Don swallowed again. He could feel the cords on his neck standing out, could feel his heart drumming in his chest. He was drenched now, soaked, standing with a lethal BAR in his hands, listening to the insane scream of the bird, listening to the rising voice of the officer, the smiling officer who calmly stood waiting to be killed. The string of epithets flowed from the officer’s mouth in rising fury, endlessly spewing. All the while, he smiled. All the while, the bird screamed.

Don did not want to squeeze the trigger.

He did not want to kill this man who had sat complacently and smoked his cigarette, who was a real man with a real face, a man with a boy-body and ancient eyes, who spoke English, who did not at all seem like a murderous enemy, he did not want to kill this man, he did not want to kill.

But the officer continued to hurl blasphemy at Don, smiling all the while, eventually striking a combination of words, whichever combination it was, a combination hurled from his smiling mouth unwittingly as he sought profanity after profanity, a combination which did the trick.

“Shoot, Yank bastard. Shoot son of a bitch. Shoot bastard. Shoot rotten rich American warmonger. Shoot big-shot Yank prick bastard. Shoot Yank jerkoff! Shoot rotten bastard mother-raper Yank! Shoot—”

He fired.

His finger jerked spasmodically on the trigger and then held it captured, and the automatic weapon bucked in his hands, and he could see the slugs as they ripped into the Jap’s tunic, tore into the Jap’s face, exploded the ancient eyes in pain. The officer fell to the jungle mat silently.
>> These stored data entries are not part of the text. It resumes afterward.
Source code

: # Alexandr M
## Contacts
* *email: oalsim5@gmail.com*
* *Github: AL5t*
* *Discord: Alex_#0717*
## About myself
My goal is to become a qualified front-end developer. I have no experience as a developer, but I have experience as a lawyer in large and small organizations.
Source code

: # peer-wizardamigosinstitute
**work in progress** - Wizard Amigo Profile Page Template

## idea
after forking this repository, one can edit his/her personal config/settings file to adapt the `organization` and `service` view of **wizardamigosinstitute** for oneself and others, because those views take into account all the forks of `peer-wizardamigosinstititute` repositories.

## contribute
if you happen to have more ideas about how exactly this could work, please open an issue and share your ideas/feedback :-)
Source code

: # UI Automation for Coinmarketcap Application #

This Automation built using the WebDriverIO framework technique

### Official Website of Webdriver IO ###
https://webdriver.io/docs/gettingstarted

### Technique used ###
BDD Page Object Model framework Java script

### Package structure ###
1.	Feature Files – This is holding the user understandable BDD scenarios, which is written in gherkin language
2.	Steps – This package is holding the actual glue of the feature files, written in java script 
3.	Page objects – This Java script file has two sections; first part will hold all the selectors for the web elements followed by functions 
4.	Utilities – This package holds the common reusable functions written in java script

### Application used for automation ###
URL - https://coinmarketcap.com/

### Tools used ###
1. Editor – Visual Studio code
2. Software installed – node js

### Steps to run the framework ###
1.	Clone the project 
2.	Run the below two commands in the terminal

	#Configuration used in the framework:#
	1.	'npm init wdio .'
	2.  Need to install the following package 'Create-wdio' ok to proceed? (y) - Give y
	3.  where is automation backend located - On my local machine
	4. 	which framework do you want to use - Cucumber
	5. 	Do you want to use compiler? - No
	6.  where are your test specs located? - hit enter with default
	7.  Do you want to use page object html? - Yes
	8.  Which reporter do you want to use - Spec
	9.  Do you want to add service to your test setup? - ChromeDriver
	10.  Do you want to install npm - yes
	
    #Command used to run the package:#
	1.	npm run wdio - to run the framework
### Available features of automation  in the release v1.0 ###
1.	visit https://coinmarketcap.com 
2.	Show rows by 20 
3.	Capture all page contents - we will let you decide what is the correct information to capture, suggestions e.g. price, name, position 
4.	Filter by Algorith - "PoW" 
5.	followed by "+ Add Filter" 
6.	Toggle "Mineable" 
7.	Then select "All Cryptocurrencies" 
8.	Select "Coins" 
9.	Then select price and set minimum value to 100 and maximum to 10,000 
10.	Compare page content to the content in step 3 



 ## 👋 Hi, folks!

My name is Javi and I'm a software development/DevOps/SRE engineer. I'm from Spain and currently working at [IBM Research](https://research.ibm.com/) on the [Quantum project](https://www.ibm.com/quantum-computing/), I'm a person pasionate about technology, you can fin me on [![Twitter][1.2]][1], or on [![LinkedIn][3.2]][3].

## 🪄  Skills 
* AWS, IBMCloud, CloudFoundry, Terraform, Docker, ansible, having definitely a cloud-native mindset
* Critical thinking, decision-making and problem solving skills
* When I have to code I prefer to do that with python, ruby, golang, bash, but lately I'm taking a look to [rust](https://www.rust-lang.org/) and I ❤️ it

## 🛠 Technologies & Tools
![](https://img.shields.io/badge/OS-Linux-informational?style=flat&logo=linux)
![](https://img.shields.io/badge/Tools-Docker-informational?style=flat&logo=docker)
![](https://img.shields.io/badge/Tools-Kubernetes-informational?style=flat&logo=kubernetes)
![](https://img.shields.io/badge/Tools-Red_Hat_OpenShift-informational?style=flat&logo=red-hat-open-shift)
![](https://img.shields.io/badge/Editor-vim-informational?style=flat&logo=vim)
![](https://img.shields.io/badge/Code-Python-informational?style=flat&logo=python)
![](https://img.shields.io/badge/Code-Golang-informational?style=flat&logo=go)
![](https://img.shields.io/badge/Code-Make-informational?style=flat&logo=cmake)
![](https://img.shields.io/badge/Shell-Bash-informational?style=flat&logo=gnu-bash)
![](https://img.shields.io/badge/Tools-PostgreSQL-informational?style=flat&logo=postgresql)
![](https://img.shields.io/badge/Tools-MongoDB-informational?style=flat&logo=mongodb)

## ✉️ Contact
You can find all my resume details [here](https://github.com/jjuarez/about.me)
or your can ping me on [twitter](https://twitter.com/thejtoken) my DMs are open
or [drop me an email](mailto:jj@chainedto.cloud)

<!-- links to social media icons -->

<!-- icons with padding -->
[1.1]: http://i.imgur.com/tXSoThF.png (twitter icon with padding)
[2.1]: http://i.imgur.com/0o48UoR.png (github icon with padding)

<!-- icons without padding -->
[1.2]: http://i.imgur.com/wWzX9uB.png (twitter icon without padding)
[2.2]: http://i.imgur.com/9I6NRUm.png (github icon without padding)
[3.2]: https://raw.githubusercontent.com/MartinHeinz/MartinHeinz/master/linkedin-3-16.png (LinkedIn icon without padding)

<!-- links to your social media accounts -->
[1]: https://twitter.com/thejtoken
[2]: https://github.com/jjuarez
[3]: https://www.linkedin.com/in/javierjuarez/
The bird shrieked EEEE-CAW! CAW-CAW-EEEEEEE! and then was silent. Don began crying.

Sobbing, the tears streaming down his face and mingling with the sweat, he stood with the rifle dangling foolishly, and he said, “You shouldn’t have said that, you shouldn’t have said that,” crying fitfully all the while.

Now a decade and more later, in the back yard of a development house in Pinecrest Manor, he dropped his spade because he could no longer hold it in his trembling fingers.

“Margaret!” he shouted. “Margaret, where the hell are you?”

Angrily, he strode to the house.

23

They were almost discovered on a Tuesday in April.

“Overconfidence is the biggest danger,” Felix Anders had said as far back as February, but Larry had not paid much attention to him at the time. They were, after all, exceptionally careful; they no longer met and talked at the bus stop; they continually changed the place of their weekly assignation; they tried to alternate between day and night meetings; Maggie no longer used the Signora as a sitter; and Larry no longer used Felix Anders as a confidant. They had become expert at the dangerous game they played and, as experts, perhaps they became overconfident without realizing it.

Their overconfidence on that late Tuesday afternoon took them to a diner not a mile from Pinecrest Manor. It was, in all fairness, a place not frequented too often by residents of the development. There were closer and better diners. But it was only a mile away and they should not have stopped there for coffee on the way back from the motel.

They left the diner at about four-thirty. It was a bright sunlit day, and they walked hand in hand toward the Dodge. The car was parked at one end of the lot, alongside a high curbing. As they approached the car, they noticed that a dual-control automobile from a driving school was attempting to park behind it.